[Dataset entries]
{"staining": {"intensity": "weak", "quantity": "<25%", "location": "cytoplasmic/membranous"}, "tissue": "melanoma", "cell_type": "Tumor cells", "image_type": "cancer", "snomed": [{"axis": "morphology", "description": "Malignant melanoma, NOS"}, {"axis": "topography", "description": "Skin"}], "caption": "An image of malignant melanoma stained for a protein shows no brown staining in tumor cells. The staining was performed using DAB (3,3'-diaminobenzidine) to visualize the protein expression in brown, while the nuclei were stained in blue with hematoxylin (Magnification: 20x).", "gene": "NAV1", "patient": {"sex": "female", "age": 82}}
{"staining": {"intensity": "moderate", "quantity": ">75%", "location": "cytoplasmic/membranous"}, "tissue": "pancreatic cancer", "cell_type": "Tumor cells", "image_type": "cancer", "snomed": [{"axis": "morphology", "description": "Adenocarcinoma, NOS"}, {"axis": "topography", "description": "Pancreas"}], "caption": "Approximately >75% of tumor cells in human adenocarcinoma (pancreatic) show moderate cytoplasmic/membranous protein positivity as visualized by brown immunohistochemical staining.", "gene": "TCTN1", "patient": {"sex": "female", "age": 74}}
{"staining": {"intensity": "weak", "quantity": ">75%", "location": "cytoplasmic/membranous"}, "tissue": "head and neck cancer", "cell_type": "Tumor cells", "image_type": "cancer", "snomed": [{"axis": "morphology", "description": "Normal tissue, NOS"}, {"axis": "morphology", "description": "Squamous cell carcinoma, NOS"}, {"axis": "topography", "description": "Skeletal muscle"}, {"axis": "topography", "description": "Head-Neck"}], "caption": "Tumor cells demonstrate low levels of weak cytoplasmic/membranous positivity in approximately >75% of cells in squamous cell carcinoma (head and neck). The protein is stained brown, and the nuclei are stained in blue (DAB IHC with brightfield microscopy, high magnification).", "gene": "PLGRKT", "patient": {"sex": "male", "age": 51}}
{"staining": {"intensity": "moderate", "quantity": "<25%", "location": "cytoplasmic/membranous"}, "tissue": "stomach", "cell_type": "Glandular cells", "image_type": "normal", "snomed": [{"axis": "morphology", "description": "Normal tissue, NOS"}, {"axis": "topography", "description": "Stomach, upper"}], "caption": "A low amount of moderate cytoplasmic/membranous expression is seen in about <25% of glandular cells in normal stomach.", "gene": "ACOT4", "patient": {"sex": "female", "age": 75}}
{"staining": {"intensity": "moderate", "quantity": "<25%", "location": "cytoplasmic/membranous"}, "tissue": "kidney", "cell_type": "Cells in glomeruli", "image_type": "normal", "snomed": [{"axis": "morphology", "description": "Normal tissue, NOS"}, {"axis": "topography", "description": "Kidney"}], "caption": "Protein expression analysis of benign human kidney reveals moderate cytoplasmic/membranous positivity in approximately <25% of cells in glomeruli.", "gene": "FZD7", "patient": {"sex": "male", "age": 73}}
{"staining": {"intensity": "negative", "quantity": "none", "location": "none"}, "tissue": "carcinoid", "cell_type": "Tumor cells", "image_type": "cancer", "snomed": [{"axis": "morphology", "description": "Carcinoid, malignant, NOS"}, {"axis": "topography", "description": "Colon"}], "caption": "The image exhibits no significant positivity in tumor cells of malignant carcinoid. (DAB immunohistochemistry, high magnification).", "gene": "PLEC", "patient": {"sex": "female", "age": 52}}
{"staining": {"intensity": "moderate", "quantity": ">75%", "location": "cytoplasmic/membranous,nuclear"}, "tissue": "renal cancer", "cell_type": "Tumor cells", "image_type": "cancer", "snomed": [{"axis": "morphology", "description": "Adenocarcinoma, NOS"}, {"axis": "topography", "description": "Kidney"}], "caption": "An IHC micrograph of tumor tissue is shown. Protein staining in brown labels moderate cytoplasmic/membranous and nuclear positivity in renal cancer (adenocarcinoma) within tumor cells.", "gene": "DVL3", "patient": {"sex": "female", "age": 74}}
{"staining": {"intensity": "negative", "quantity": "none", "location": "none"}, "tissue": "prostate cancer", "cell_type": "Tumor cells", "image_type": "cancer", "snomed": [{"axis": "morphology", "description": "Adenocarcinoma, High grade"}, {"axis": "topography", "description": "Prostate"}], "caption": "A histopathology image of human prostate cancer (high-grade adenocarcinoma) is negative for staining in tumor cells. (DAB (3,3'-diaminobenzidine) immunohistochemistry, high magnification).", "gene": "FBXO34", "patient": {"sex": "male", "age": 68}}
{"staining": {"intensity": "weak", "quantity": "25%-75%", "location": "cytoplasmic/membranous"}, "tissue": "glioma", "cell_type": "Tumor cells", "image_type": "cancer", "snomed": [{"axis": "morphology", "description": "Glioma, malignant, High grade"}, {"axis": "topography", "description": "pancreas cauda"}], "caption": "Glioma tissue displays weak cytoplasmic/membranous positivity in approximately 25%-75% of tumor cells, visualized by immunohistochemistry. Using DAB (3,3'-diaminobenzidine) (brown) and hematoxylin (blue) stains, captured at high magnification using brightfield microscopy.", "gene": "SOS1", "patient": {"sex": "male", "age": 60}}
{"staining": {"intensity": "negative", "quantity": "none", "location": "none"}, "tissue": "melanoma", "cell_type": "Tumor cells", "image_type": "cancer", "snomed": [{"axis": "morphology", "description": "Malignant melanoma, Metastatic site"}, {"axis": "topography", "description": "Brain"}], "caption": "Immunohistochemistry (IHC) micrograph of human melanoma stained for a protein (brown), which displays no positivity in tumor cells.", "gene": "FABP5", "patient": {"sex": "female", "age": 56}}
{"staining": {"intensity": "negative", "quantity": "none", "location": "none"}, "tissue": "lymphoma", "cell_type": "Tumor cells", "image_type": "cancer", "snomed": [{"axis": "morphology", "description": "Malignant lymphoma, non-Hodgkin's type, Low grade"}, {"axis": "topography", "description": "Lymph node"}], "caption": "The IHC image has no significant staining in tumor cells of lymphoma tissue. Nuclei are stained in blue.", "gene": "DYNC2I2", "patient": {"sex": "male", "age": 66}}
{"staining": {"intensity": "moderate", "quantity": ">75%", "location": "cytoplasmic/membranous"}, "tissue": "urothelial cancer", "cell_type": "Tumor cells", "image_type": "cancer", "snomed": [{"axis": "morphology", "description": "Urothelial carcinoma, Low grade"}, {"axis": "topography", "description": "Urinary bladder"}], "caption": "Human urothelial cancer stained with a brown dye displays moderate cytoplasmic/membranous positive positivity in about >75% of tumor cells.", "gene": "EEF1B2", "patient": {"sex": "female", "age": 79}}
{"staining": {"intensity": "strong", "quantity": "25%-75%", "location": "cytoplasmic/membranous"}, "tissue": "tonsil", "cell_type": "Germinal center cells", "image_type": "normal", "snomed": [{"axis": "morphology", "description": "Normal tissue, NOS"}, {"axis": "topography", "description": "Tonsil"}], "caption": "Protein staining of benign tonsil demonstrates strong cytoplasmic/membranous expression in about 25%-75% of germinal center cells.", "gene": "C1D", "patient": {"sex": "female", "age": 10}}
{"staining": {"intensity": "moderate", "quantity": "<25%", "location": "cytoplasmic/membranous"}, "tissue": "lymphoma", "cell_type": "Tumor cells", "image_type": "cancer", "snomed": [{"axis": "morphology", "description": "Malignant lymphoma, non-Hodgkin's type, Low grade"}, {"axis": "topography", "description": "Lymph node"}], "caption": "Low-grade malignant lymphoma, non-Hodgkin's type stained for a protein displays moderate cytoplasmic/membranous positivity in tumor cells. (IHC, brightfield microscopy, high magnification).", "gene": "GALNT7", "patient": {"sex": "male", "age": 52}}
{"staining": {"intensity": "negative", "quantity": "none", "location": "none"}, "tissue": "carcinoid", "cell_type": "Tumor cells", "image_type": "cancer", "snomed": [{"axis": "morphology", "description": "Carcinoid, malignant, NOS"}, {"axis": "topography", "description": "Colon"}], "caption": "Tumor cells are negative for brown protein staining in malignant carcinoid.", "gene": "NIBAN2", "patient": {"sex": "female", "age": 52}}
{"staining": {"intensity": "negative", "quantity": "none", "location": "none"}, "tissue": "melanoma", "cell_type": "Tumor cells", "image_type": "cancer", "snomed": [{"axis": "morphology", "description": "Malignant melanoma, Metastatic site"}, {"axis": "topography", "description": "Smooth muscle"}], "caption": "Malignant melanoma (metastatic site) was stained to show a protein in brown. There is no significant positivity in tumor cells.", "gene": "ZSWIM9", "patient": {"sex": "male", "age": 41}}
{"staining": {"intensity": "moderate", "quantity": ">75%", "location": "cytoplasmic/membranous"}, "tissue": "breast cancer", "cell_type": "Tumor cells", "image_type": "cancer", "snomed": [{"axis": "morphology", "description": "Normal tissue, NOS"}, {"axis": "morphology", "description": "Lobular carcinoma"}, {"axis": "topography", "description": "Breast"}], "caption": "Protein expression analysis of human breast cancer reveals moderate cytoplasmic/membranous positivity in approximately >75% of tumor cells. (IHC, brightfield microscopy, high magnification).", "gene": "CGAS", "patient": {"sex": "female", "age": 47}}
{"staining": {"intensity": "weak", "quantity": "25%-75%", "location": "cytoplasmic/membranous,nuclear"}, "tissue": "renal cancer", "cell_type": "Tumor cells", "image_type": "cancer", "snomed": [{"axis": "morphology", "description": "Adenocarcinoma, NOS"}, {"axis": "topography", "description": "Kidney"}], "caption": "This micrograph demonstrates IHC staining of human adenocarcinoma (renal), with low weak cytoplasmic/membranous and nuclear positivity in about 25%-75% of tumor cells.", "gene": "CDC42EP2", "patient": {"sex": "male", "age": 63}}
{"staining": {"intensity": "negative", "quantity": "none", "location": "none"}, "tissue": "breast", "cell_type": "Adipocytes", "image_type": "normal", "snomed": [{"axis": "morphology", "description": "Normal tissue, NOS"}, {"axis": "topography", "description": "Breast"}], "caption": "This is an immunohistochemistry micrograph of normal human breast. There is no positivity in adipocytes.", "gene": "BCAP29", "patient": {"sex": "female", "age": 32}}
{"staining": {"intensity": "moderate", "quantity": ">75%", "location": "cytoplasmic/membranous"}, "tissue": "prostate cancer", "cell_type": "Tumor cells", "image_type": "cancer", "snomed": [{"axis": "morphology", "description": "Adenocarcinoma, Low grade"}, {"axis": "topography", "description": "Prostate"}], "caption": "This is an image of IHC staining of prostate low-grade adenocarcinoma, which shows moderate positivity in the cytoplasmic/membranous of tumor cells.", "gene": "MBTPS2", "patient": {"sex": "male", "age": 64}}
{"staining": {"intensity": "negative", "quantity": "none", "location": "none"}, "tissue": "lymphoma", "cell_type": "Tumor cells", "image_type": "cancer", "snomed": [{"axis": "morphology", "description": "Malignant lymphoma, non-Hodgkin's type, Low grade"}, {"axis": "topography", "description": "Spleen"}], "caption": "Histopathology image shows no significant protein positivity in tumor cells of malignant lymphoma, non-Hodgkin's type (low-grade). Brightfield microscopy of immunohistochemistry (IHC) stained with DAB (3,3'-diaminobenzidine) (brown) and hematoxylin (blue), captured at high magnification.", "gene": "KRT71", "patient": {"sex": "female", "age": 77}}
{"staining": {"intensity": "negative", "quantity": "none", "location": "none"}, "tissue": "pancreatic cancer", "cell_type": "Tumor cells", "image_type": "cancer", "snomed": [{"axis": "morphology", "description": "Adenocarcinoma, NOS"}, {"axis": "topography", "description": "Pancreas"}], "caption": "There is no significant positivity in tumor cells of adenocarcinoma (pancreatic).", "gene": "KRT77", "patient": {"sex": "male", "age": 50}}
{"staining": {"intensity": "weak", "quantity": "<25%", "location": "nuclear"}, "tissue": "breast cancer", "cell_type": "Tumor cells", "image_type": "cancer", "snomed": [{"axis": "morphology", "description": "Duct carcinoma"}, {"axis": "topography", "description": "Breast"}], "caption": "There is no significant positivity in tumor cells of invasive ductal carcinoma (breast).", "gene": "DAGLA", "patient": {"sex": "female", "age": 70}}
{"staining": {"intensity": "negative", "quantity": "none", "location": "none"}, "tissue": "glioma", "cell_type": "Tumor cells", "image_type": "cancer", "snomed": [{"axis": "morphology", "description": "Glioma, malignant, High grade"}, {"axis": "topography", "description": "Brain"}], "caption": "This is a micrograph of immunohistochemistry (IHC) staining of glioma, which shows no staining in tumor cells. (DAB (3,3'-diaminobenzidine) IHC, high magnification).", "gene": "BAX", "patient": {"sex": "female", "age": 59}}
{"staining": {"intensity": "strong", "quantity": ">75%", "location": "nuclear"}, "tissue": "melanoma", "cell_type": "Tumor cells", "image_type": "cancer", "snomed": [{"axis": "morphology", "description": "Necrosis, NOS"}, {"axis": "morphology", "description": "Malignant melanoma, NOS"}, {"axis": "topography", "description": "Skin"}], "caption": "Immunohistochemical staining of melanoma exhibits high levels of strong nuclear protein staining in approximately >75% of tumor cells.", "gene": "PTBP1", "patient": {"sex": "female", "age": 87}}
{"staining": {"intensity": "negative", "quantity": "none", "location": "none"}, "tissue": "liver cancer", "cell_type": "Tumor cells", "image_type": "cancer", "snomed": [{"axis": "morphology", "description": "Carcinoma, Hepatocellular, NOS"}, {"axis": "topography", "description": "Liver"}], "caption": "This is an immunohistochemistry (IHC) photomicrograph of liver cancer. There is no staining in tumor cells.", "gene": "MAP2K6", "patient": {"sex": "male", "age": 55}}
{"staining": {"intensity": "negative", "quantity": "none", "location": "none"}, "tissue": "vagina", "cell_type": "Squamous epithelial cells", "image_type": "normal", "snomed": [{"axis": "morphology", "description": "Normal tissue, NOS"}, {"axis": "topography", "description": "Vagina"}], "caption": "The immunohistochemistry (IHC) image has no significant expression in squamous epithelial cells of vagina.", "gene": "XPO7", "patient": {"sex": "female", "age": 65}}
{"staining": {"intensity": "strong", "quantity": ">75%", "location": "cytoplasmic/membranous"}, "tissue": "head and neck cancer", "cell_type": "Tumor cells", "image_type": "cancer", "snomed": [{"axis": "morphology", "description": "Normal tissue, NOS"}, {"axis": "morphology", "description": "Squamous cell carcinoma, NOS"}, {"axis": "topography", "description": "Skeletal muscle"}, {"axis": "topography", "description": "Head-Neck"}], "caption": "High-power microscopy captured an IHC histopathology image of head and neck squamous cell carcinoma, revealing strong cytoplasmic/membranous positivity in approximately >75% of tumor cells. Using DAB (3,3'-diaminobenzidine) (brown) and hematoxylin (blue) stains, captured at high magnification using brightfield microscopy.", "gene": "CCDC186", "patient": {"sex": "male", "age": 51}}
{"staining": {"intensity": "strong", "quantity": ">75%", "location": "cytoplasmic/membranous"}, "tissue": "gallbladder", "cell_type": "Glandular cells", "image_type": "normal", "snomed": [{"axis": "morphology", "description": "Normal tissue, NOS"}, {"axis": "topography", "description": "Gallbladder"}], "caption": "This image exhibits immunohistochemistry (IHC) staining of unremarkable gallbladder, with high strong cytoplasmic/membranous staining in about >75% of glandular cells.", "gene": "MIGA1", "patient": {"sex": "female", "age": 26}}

GOAL OF THE EXERCISE:
Taking the entries above, write out exactly each line from the one holding "an immunohistochemistry micrograph" to the one holding "is an image", both included, and stop there.

SOLUTION:
{"staining": {"intensity": "negative", "quantity": "none", "location": "none"}, "tissue": "breast", "cell_type": "Adipocytes", "image_type": "normal", "snomed": [{"axis": "morphology", "description": "Normal tissue, NOS"}, {"axis": "topography", "description": "Breast"}], "caption": "This is an immunohistochemistry micrograph of normal human breast. There is no positivity in adipocytes.", "gene": "BCAP29", "patient": {"sex": "female", "age": 32}}
{"staining": {"intensity": "moderate", "quantity": ">75%", "location": "cytoplasmic/membranous"}, "tissue": "prostate cancer", "cell_type": "Tumor cells", "image_type": "cancer", "snomed": [{"axis": "morphology", "description": "Adenocarcinoma, Low grade"}, {"axis": "topography", "description": "Prostate"}], "caption": "This is an image of IHC staining of prostate low-grade adenocarcinoma, which shows moderate positivity in the cytoplasmic/membranous of tumor cells.", "gene": "MBTPS2", "patient": {"sex": "male", "age": 64}}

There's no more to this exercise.